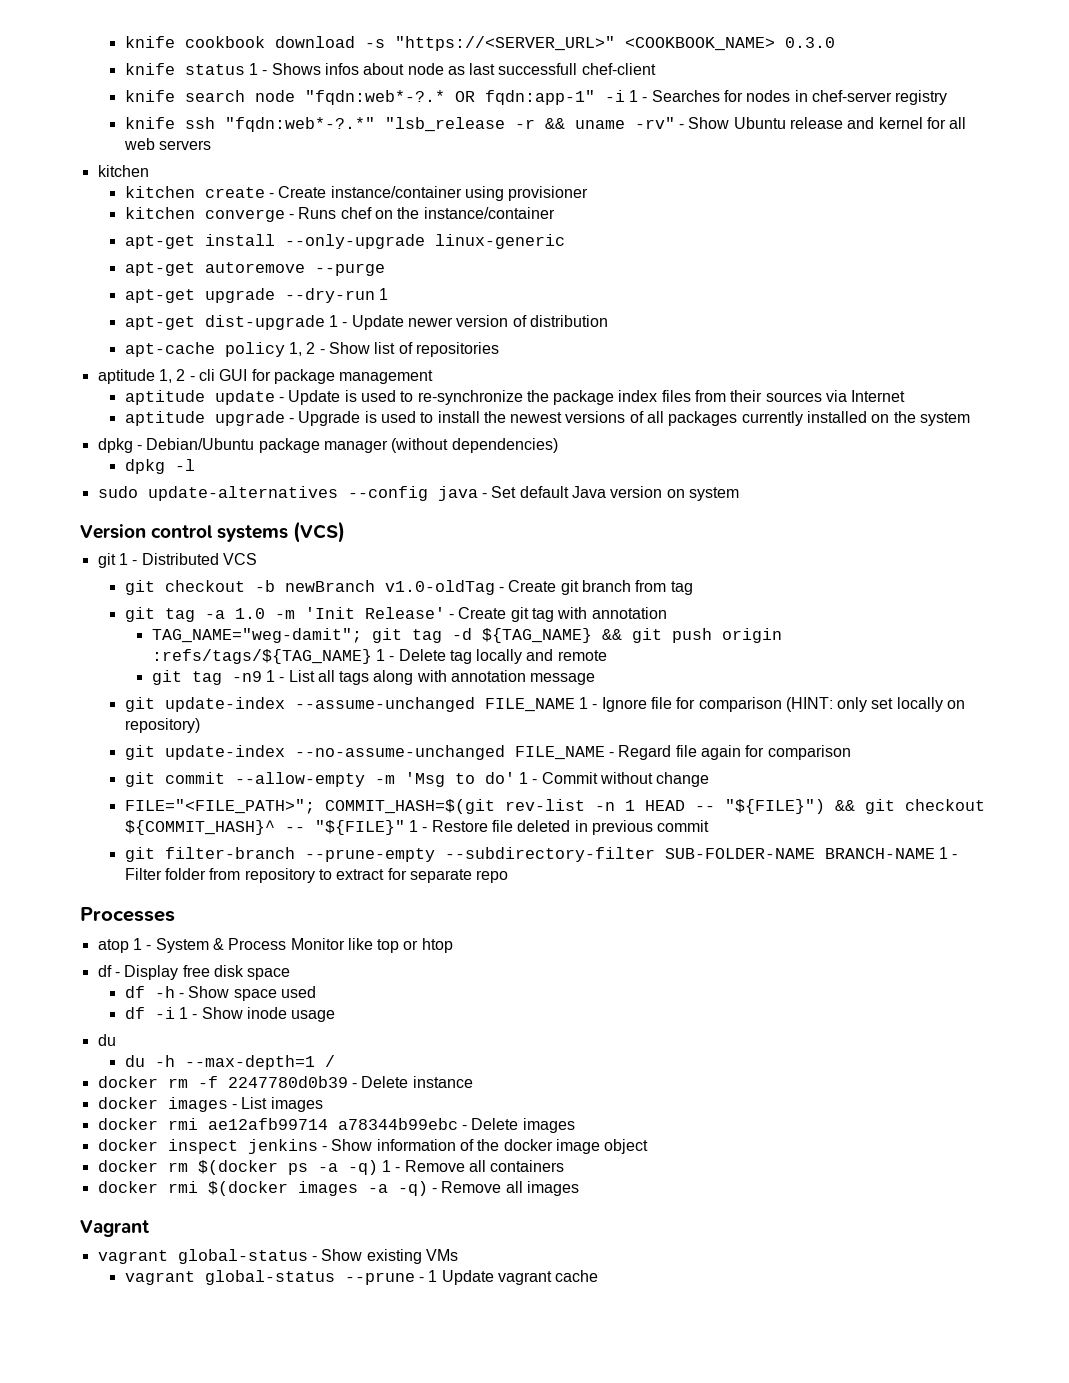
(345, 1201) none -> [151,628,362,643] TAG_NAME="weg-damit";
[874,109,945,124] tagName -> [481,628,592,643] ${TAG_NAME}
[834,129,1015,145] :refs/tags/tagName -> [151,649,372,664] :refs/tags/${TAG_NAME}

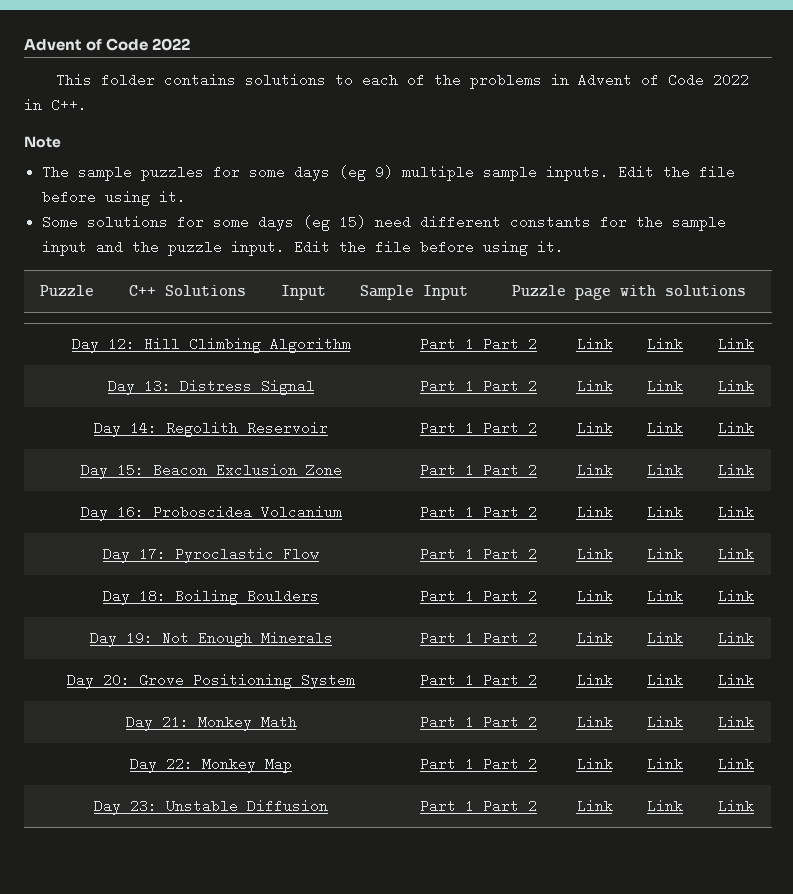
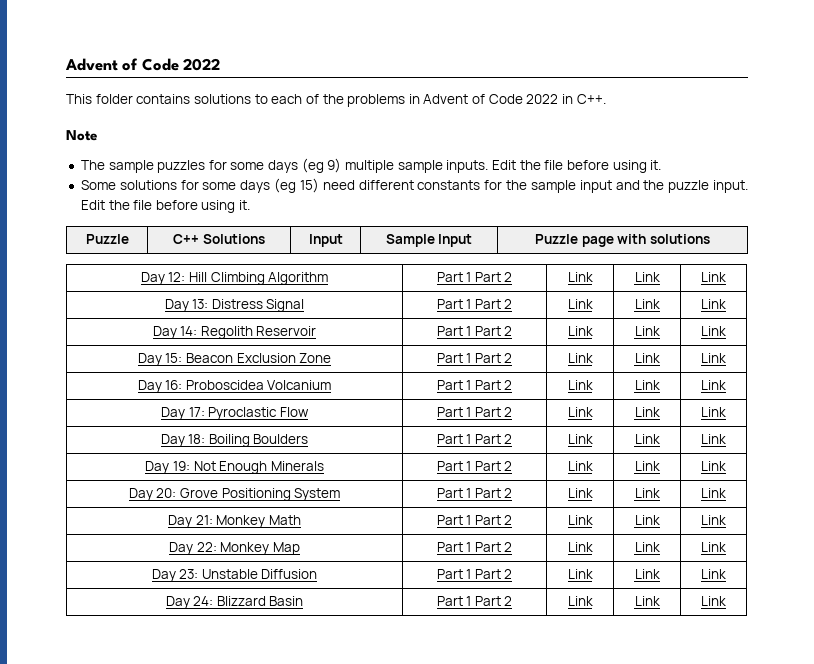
(754, 806) none -> [165,596,304,609] [436,596,513,606] [567,596,593,606] [634,596,660,606] [701,596,726,606] // Day 24: Blizzard Basin | Part 1 Part 2 | Link | Link | Link

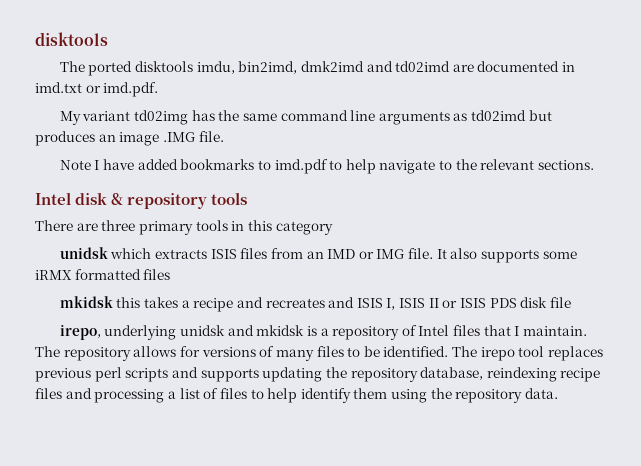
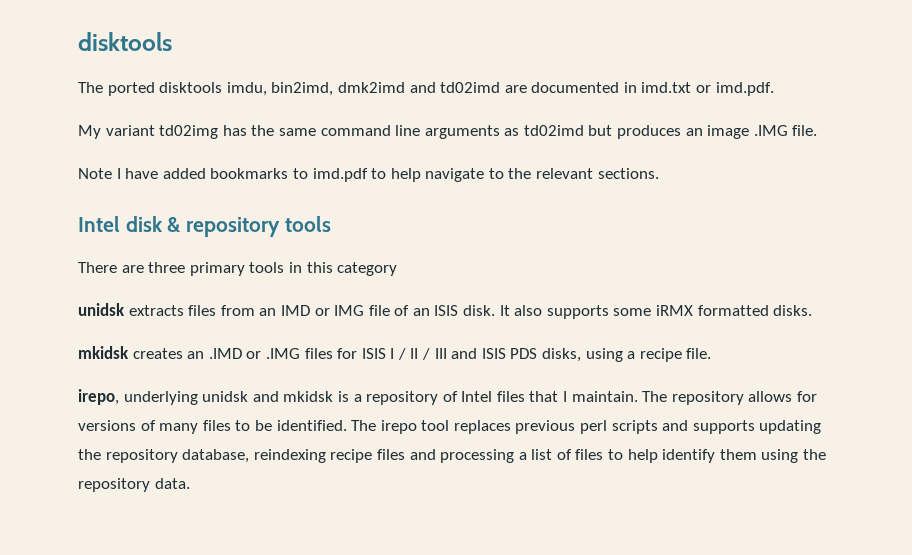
[110,248,237,259] which extracts ISIS -> [128,305,184,316] extracts
[408,248,434,259] file. -> [368,305,496,316] file of an ISIS disk.
[143,269,171,280] [59,296,571,312] files // mkidsk this takes a recipe and recreates and ISIS I, ISIS II or ISIS PDS disk file -> [773,305,813,316] [78,346,712,362] disks. // mkidsk creates an .IMD or .IMG files for ISIS I / II / III and ISIS PDS disks, using a recipe file.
########
→ To do
From the first line of the entries above down to the line holding "[834,129,1015,145] :refs/tags/tagName ->", quote each line exactly and nothing else, skipping pictures.

→ Output of the exercise
(345, 1201) none -> [151,628,362,643] TAG_NAME="weg-damit";
[874,109,945,124] tagName -> [481,628,592,643] ${TAG_NAME}
[834,129,1015,145] :refs/tags/tagName -> [151,649,372,664] :refs/tags/${TAG_NAME}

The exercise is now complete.